- Data on the abundance of adult (rod catch) and juvenile (electrofishing surveys) Atlantic salmon were analysed to assess the potential impact of offshore wind farm construction and operation on local stocks.
- Given the available data and assumptions of the models (including choice of treatment and control rivers) no significant effect of wind farm construction was detected on the abundance of either adult or juvenile salmon.
- The findings of this analysis should be interpreted in the context of the limited power of both the rod catch (adult abundance) and electrofishing (juvenile abundance) data to detect change. Specifically, there is a 1 in 5 chance that the wind farm could be depressing Atlantic salmon abundance in potentially affected rivers by as much as 40% without being detected.

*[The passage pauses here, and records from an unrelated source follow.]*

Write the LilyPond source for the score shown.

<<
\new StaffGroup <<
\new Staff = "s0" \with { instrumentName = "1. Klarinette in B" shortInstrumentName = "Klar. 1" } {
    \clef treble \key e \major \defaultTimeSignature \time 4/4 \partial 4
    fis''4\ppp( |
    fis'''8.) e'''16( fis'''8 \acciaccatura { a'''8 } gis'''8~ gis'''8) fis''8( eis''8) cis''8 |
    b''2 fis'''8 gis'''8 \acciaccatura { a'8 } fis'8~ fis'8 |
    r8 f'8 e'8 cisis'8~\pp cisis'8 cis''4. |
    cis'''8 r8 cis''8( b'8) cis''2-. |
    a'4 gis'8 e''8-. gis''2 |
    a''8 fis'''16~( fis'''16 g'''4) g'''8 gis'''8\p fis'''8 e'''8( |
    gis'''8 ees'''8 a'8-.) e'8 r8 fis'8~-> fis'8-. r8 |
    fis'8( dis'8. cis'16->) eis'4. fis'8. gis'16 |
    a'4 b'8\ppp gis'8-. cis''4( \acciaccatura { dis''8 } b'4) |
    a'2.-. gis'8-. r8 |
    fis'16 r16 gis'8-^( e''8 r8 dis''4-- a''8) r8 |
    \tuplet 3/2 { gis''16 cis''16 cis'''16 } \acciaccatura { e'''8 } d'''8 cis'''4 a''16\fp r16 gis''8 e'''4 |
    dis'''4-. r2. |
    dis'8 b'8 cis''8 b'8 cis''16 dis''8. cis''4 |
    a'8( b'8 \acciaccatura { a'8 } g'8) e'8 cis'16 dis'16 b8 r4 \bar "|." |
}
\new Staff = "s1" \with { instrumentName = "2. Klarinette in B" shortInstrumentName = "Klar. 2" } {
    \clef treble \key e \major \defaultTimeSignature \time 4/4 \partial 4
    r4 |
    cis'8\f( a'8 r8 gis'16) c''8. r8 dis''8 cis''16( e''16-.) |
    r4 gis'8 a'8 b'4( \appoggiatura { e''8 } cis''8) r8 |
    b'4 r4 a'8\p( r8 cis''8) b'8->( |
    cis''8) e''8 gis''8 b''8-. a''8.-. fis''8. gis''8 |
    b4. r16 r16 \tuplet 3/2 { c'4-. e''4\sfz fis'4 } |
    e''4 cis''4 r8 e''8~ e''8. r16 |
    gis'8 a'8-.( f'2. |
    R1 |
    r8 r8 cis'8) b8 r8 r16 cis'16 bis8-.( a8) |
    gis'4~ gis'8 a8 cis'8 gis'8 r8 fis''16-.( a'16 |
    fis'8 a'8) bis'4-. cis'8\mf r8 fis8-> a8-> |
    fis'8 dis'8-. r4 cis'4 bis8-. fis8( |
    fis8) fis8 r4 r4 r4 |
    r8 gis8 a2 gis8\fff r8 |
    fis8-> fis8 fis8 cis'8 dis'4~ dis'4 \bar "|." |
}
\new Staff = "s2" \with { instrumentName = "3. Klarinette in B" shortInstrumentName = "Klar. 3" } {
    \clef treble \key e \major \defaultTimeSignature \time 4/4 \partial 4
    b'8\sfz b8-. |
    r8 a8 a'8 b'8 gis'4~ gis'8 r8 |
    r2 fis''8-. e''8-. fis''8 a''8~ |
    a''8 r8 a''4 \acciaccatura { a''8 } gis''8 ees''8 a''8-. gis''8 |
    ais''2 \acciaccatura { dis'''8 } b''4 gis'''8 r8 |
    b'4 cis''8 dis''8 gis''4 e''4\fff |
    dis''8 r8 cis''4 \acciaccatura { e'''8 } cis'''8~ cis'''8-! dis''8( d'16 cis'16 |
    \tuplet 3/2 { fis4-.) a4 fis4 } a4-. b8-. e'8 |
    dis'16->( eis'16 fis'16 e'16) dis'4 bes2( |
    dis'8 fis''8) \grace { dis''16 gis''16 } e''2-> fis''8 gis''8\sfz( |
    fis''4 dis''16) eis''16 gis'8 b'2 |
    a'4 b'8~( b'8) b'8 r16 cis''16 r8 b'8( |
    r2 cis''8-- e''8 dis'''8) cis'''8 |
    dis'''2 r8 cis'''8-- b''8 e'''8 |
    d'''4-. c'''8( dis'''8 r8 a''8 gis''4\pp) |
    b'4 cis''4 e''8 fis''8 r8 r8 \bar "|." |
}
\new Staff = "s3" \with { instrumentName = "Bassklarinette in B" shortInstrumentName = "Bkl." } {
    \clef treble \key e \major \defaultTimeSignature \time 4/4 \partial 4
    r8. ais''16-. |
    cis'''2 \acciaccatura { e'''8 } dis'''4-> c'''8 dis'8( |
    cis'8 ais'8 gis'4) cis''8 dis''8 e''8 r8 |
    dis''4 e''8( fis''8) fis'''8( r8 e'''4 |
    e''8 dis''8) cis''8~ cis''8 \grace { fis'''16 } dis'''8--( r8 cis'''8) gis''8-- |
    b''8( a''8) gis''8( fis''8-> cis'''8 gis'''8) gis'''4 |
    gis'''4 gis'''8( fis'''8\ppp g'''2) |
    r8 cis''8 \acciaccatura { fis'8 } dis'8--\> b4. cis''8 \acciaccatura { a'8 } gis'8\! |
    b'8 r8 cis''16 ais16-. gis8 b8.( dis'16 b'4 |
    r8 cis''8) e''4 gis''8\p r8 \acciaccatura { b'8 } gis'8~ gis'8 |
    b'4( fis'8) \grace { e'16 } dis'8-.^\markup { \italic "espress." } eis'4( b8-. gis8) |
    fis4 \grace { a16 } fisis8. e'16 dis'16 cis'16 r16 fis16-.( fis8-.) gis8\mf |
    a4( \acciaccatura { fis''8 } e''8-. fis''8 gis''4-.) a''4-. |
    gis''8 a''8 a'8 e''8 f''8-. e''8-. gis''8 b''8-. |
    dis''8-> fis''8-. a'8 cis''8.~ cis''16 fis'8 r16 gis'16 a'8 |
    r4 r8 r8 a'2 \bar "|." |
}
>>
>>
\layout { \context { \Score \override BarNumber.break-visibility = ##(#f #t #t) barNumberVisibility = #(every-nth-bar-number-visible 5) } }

- In the current situation, where there is not an opportunity for obtaining greater predevelopment baseline information, the collection of additional electrofishing data does not improve the chances of detecting an effect of the wind farm beyond that already provided by the rod catch data (a freely available resource collated by Marine Scotland Science).
- Given the associated costs, it is suggested that the collection of additional electrofishing data is therefore unwarranted at the present time.
- Given the remaining uncertainty and the (small) improvements in statistical power provided by longer runs of data, it is suggested that the rod catch data should continue to be monitored and assessed.
- If, in the future, rod catch data suggest a substantial decline in adult numbers returning to the rivers to the north-east of the wind farm relative to those on the Irish Sea side, then collection of supplementary electrofishing data may be justified.
- It is recommended that prior to a future offshore development situational-specific power analyses should be performed and a decision made with regard to the amounts and types of data to be collected.